TASK OBJECTIVE:
Copy the stretch of the book reviews from "Jake the Fake" through "and haircutting skills.", renaming "Jake" to "Max" throughout.

======== READING TEXT

Internet Animal Stars by Rebecca Felix (nonfiction)
Gr. 1-2. Simple facts about various animals, with a focus on their Internet popularity.

While this series is cute and definitely has cover appeal, I do wonder about their longevity. Animal facts are sparse, with not quite enough details to cover the required information for the average animal project. The design has a definite rainbows-and-cuddles Lisa Frank vibe without looking too dated (for the current moment anyway). I’m not sure how long that style, or the chapter starring animal memes (“meme break!”), will stay relevant. Still, it is pretty darn cute.

Jake the Fake Keeps His Cool by Craig Robinson and Adam Mansbach
Gr. 4-5. Jake’s mom is pregnant! Jake isn’t sure what this means for him–will his parent’s stop paying attention to him now that he will be the middle child? Will the baby keep him up all night? Will Jake have to share his room? Jake quickly gets distracted by a new, pretty classmate that Jake is desperate to impress, even if that means stretching the truth about his cooking and haircutting skills.

I still enjoy this series, even if neither sequel reached quite the same hilarity as the first book. This book felt a little more disjointed than previous titles in the series, with the baby storyline only appearing when it needed to make a point. Even with that, I appreciate any own voices books that are great readalikes for fans of Wimpy Kid and Big Nate.

================
======== DATASET

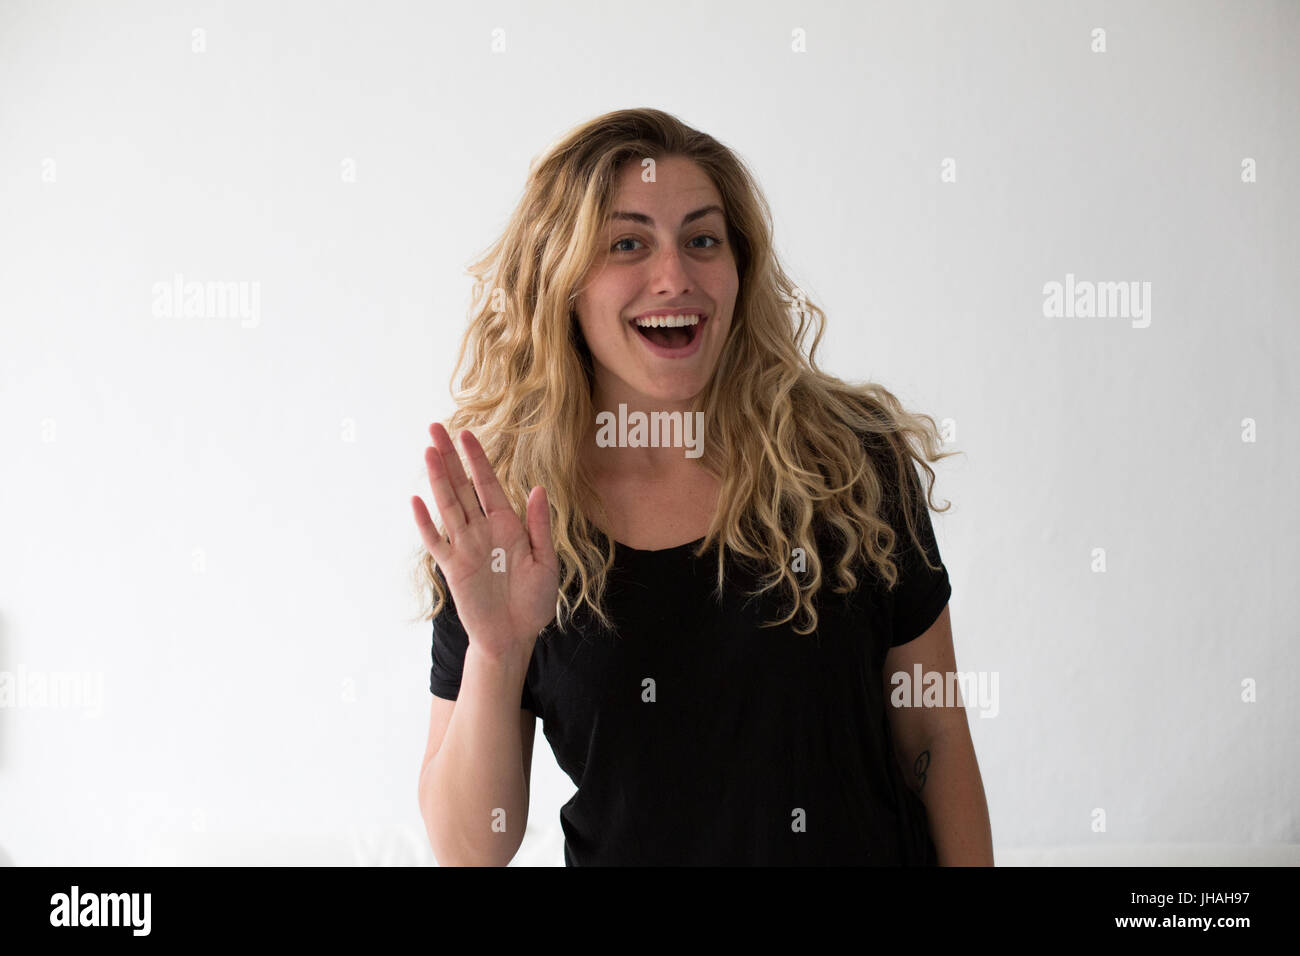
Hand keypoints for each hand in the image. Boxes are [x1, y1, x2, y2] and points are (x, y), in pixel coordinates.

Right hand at [411, 423, 558, 661]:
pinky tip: (417, 502)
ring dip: (437, 480)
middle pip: (461, 486)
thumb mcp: (545, 562)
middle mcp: (483, 530)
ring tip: (427, 452)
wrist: (515, 636)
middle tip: (434, 427)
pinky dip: (426, 523)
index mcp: (507, 525)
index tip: (466, 433)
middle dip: (449, 458)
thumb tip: (537, 489)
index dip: (476, 458)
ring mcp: (465, 547)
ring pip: (447, 506)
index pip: (487, 483)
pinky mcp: (453, 568)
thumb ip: (538, 525)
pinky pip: (436, 542)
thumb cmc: (534, 601)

================

FINISHED EXERCISE:
Max the Fake Keeps His Cool by Craig Robinson and Adam Mansbach
Gr. 4-5. Max’s mom is pregnant! Max isn’t sure what this means for him–will his parent’s stop paying attention to him now that he will be the middle child? Will the baby keep him up all night? Will Max have to share his room? Max quickly gets distracted by a new, pretty classmate that Max is desperate to impress, even if that means stretching the truth about his cooking and haircutting skills.